> Work instruction: Every line in the records below with the string "representation" is to be copied out.
··· Information
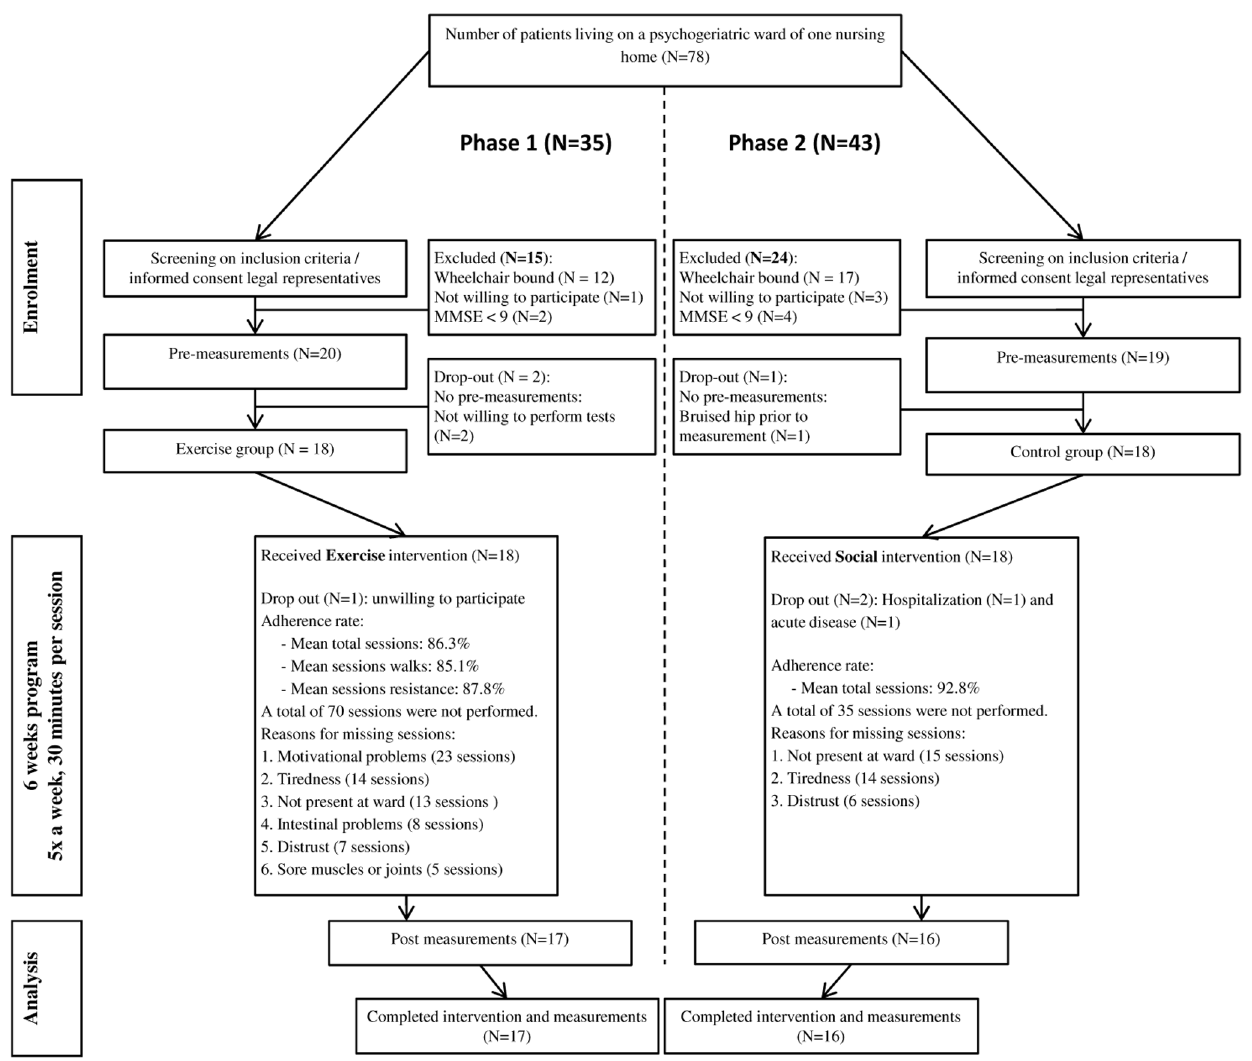
Figure 1. Flowchart of the study. Phase 1 (left side) determined feasibility by including a combined exercise group. Phase 2 (right side) explored the effects of the program by including a social visits group.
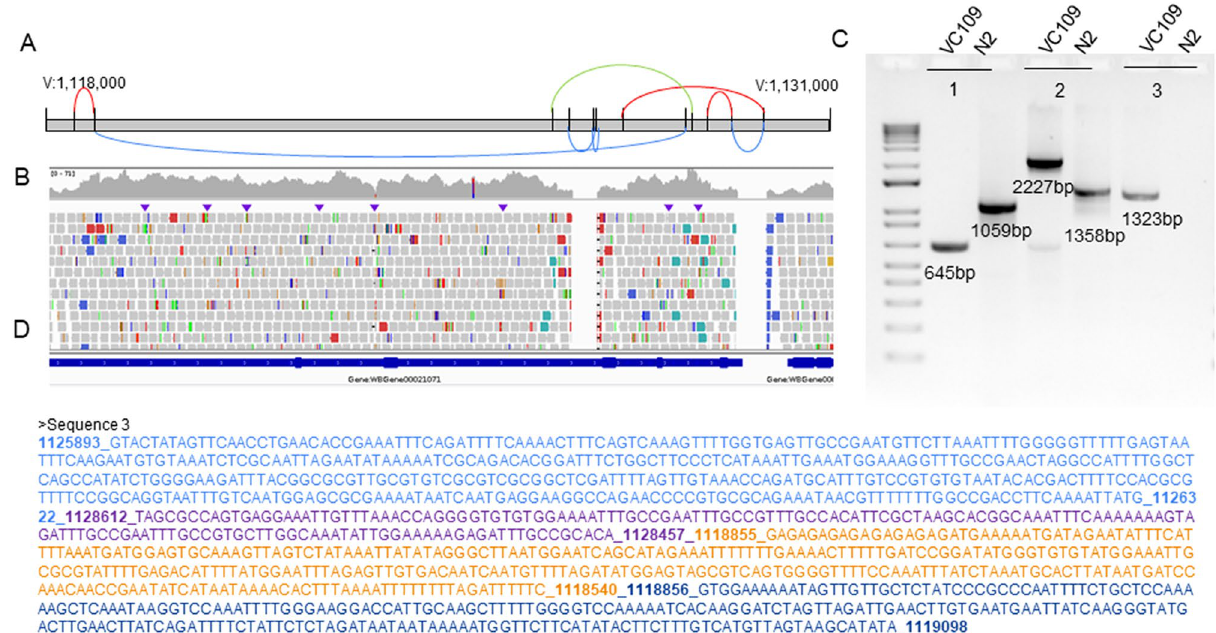
Figure 3. Complex rearrangement in eT1 strains on LGV. ( A ) Schematic representation of the complex rearrangement combining three inverted tandem duplications (red), four deletions (blue), and one inversion (green) along LGV around 1.1 Mb. ( B ) IGV screenshot of the VC109 genome ( unc-36 ) for the region overlapped by the complex rearrangements. ( C ) PCR gels. 1 = Deletions V:1,126,582–1,126,983 and V:1,127,007–1,127,020; 2 = Deletion V:1,129,264–1,129,753, inverted tandem duplication V:1,127,471–1,129,752 and inverted tandem duplication V:1,128,827–1,129,264. 3 = Deletion V:1,118,855–1,128,457, inverted tandem duplication V:1,118,539–1,118,853, and inversion V:1,126,322–1,128,612. ( D ) Sanger sequencing of the PCR product #3 confirming several breakpoints.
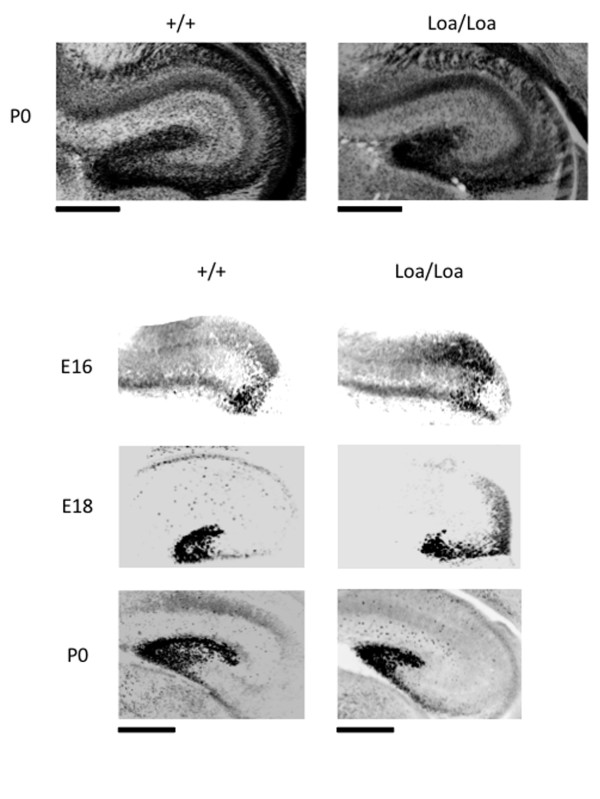
Loa mutant mouse brains exhibit a delay in hippocampal radial migration. (A) P0 brain slices stained with DAPI reveal a normal hippocampal structure, but a smaller dentate gyrus in the Loa/Loa compared with wild-type brains. (B) Embryonic day (E) 16, E18 and P0 brains were stained with Prox-1, a marker for granule neurons that migrate to form the dentate gyrus of the hippocampus. The progression of Prox-1-labeled neurons is delayed in the Loa/Loa brain compared with the wild-type brain. Scale bars = 200 μm.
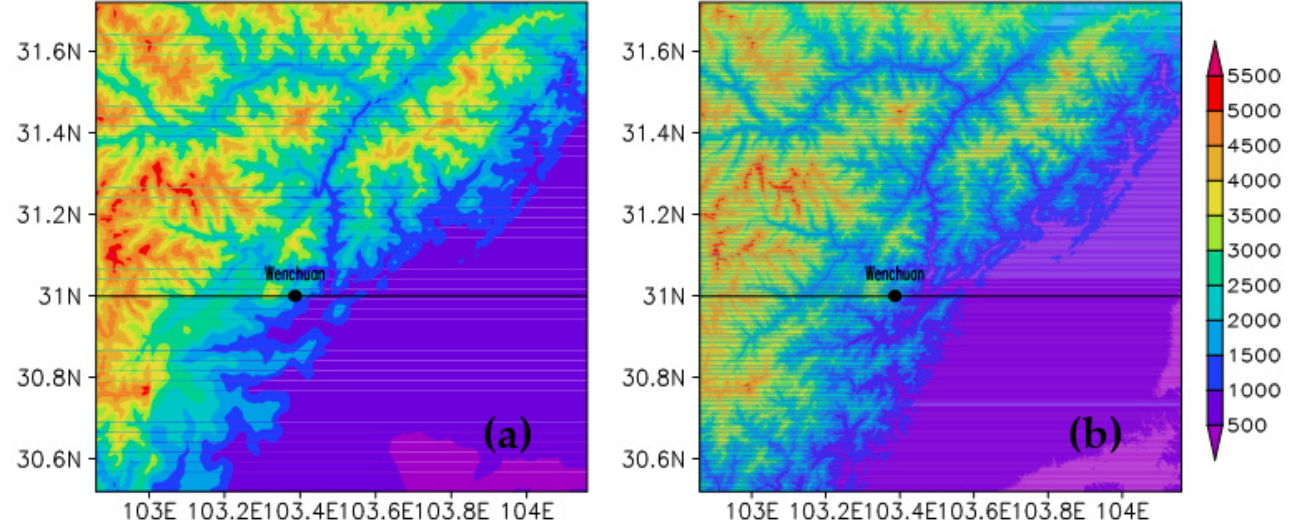
Figure 1. The topography distribution over the studied region in western Sichuan with ( a ) 30 ″ resolution and ( b ) 90 m resolution (shaded, unit: m). The position of Wenchuan County is plotted as a dot. Black line indicates the cross-section along 31° N.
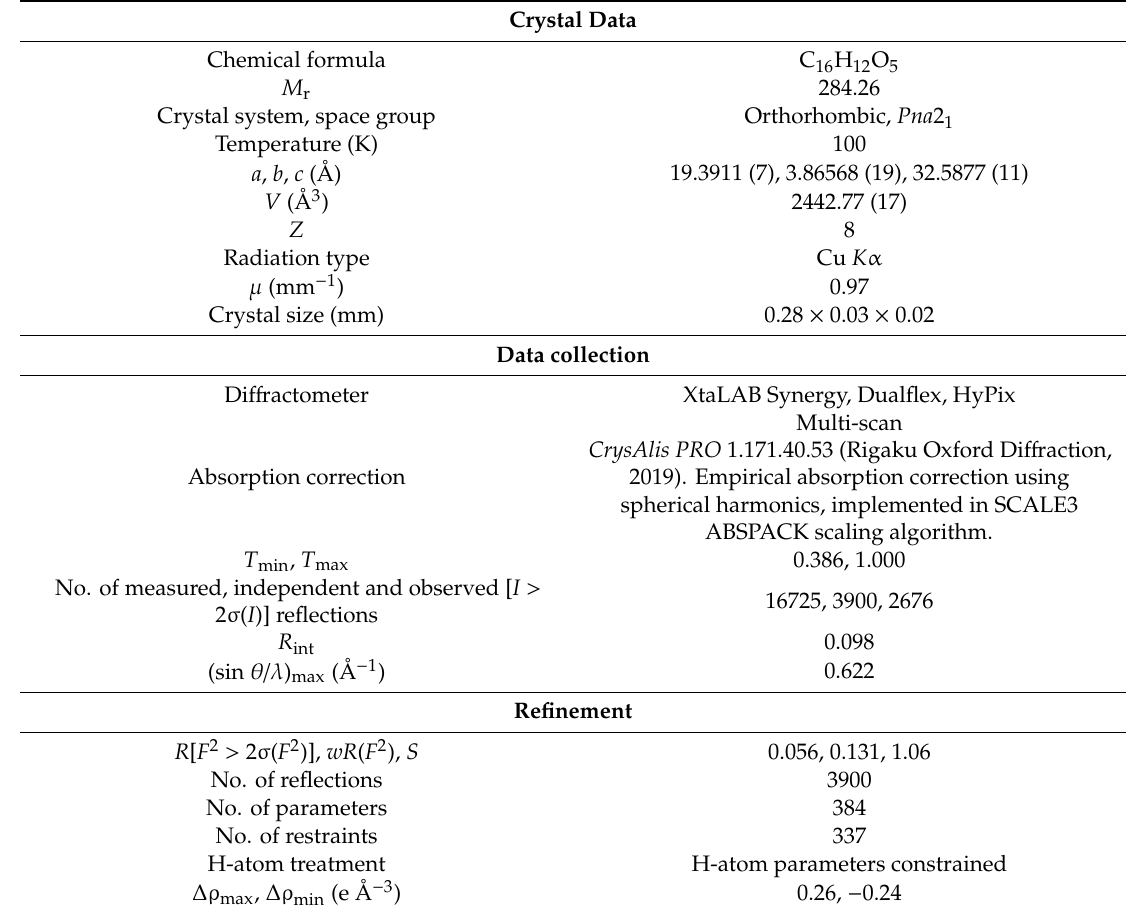
Table 1. Experimental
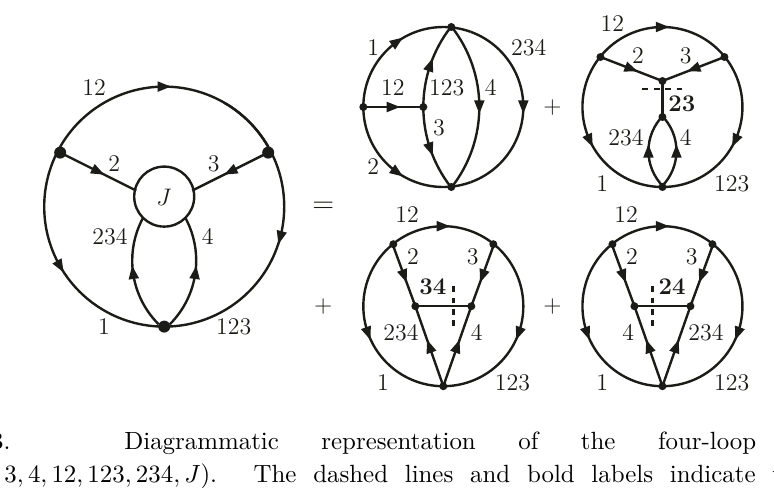
Figure 3 . Diagrammatic representation of the four-loop subtopology A (4) (1 , 2 , 3 , 4 , 12 , 123 , 234 , J ) . The dashed lines and bold labels indicate that propaga- N 4 MLT tors in the J -sets are set on shell in either of the two momentum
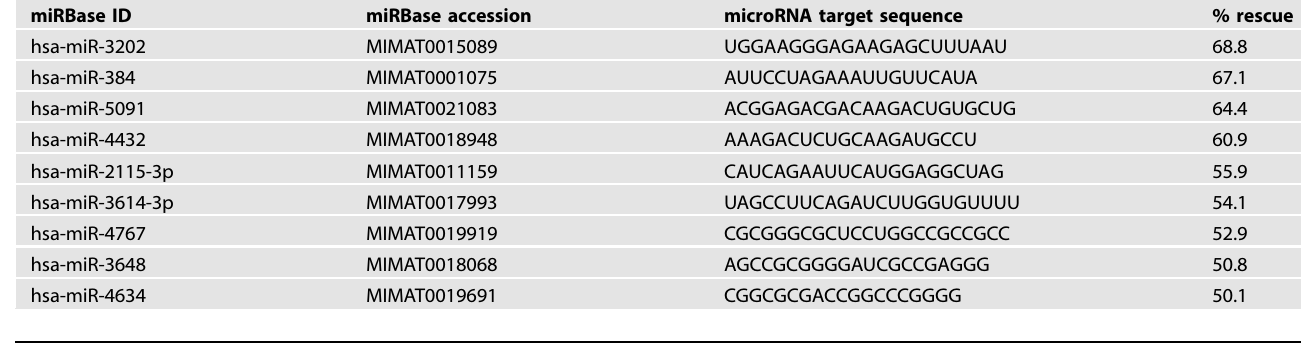
Table 2. List of the top toxic miR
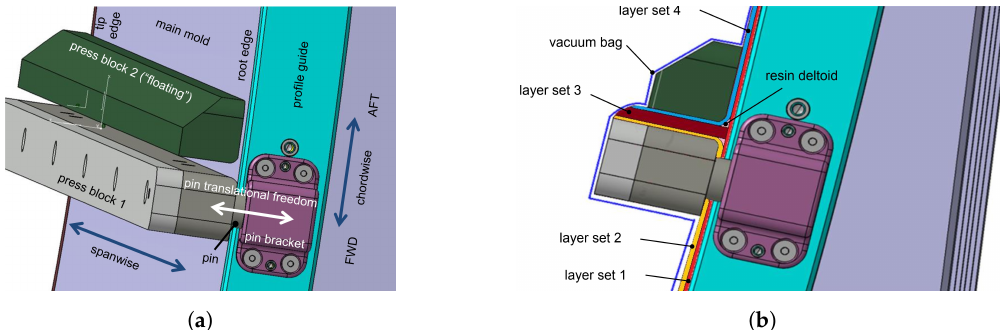
Figure 8. Manufacture concept for a single integral stringer. ( a ) 3D conceptual diagram of tooling; ( b ) side view showing different layer sets comprising skin and stringer.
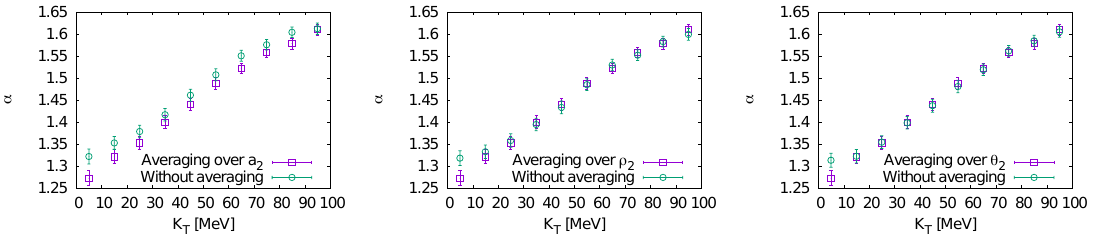
Figure 1. The Lévy parameter of the 1D fits to the correlation function in q inv . Mean transverse momentum K T in bins of 10 MeV. A green circle shows results calculated with fixed anisotropies. The purple data show results calculated for averaging over a 2 ( left ); averaging over ρ 2 ( middle ), and averaging over θ 2 ( right ). Vertical error bars show the 1 σ intervals, resulting from fitting the correlation function with the ansatz of Equation (19).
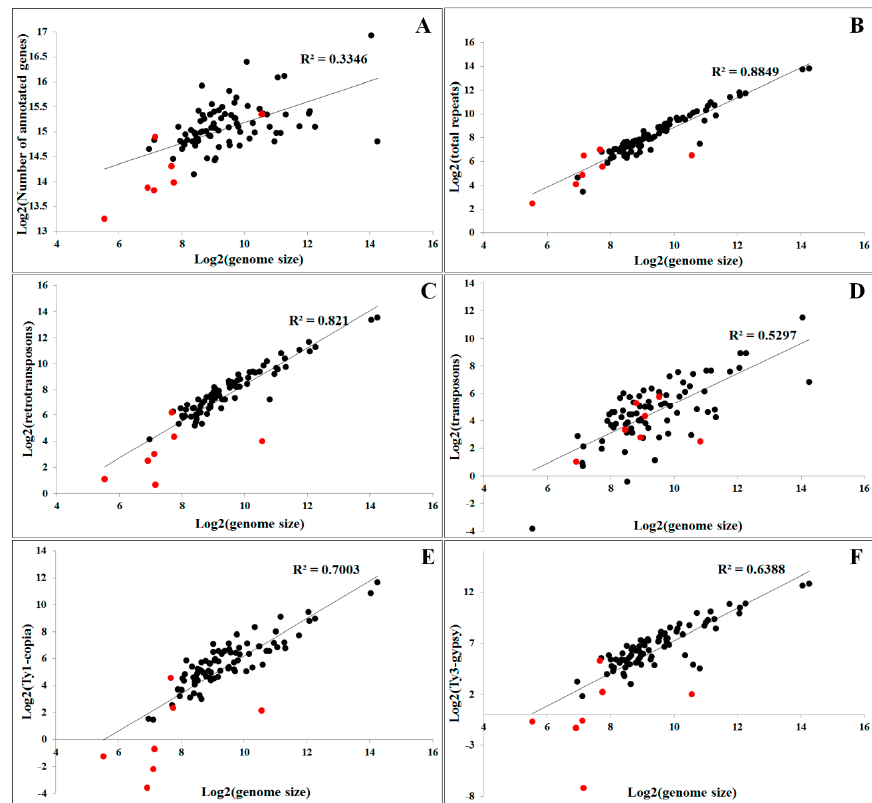
Figure 2. Correlation analysis between genome size and gene numbers or quantities of different types of repetitive sequences in plants. ( A ) genome size versus genes; ( B ) genome size versus repetitive sequences; ( C ) genome size versus retrotransposons; ( D ) genome size versus transposons; ( E ) genome size versus Ty1- copia elements; ( F ) genome size versus Ty3- gypsy elements. This figure is drawn based on the data presented in Table S1. The black dots represent the analysis from data of higher plants, whereas the red dots indicate the analysis from data of lower algal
······
> Answer to this problem:
Figure 3. Complex rearrangement in eT1 strains on LGV. ( A ) Schematic representation of the complex rearrangement combining three inverted tandem duplications (red), four deletions (blue), and one inversion (green) along LGV around 1.1 Mb. ( B ) IGV screenshot of the VC109 genome ( unc-36 ) for the region overlapped by the complex rearrangements. ( C ) PCR gels. 1 = Deletions V:1,126,582–1,126,983 and V:1,127,007–1,127,020; 2 = Deletion V:1,129,264–1,129,753, inverted tandem duplication V:1,127,471–1,129,752 and inverted tandem duplication V:1,128,827–1,129,264. 3 = Deletion V:1,118,855–1,128,457, inverted tandem duplication V:1,118,539–1,118,853, and inversion V:1,126,322–1,128,612. ( D ) Sanger sequencing of the PCR product #3 confirming several breakpoints.
Figure 3 . Diagrammatic representation of the four-loop subtopology A (4) (1 , 2 , 3 , 4 , 12 , 123 , 234 , J ) . The dashed lines and bold labels indicate that propaga- N 4 MLT tors in the J -sets are set on shell in either of the two momentum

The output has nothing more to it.